[PATCH] D83660: [analyzer] Fix a crash for dereferencing an empty llvm::Optional variable in SMTConstraintManager.h.

Artem Dergachev via Phabricator via cfe-commits cfe-commits at lists.llvm.org
Wed Jul 22 10:35:54 PDT 2020


NoQ added a comment.

In D83660#2149470 <https://reviews.llvm.org/D83660#2149470>, @OikawaKirie wrote:

> It seems to be better to write a checker to report assertion failures.


No no no. No no no no no. Assertions don't say "the program crashes if this happens", assertions say "this doesn't happen". We should trust them, not argue against them.
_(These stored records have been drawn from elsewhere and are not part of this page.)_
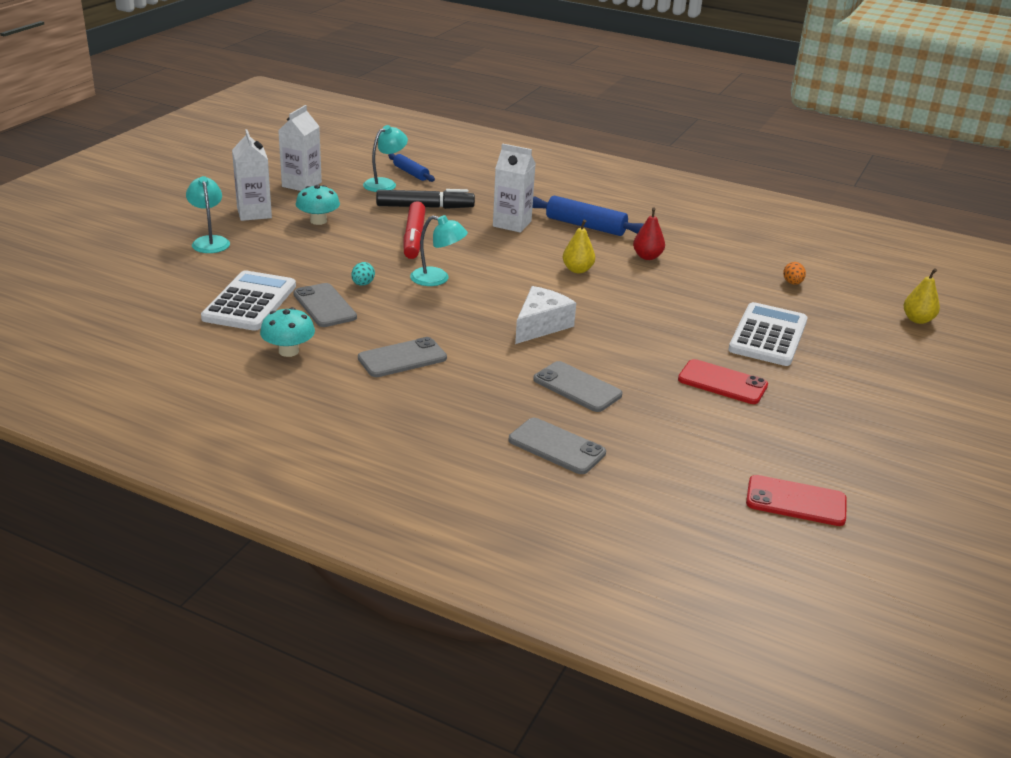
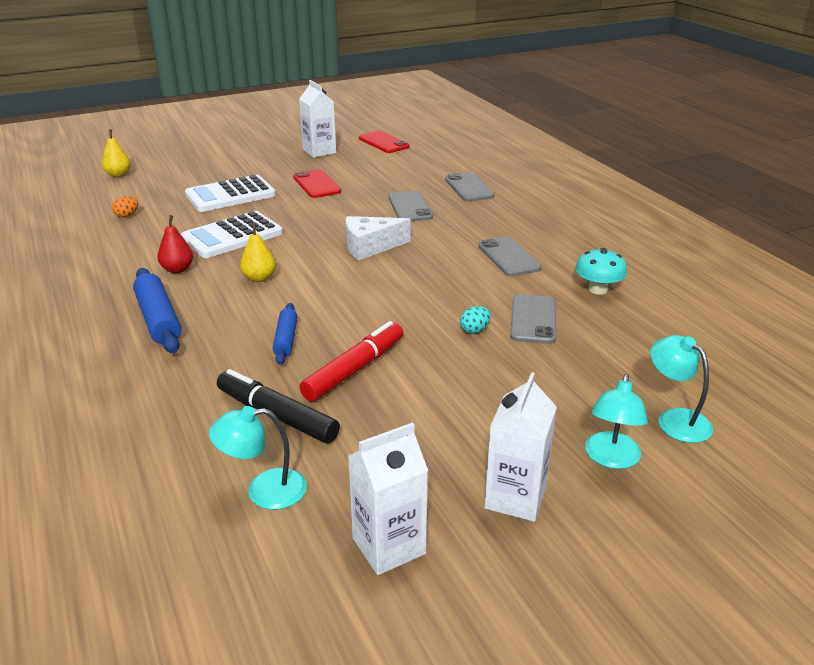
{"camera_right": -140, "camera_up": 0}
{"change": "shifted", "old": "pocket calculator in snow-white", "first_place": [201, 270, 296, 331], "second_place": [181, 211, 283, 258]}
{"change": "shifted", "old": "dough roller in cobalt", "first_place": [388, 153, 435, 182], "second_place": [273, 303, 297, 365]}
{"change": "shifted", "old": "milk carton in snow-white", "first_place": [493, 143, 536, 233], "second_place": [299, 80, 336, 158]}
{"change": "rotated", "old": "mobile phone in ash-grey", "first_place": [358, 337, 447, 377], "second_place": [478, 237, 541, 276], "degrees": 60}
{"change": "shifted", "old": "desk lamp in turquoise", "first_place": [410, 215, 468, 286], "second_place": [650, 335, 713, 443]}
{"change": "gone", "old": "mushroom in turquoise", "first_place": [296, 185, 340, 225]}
They're god-sent for any static analysis and also they themselves constitute a form of dynamic analysis. Like, even if there's `assert(false)` in the beginning of a function, we shouldn't flag it; it's merely an indication from the user that this function is never called. There are some cases where the assertion indeed doesn't make sense but they're extremely rare. It becomes even more confusing when people occasionally have code to handle a would-be assertion failure gracefully in release builds (i.e., when assertions are disabled).

What we should warn about, though, is //precondition// failures. And the assertion that we've stepped on here is, in fact, a precondition: "if you call this method on an optional, //first// make sure the optional isn't empty". I.e., the assertion is put inside the method, but in fact it should be on the method boundary, and that's where it makes sense to warn ("method is misused"). But as of now C/C++ doesn't have a way of formally differentiating assertions from preconditions or postconditions; such feature is known as "contracts" and it was recently delayed until C++23. So manually teaching the static analyzer about preconditions of `Optional`'s methods is the right solution until we have contracts.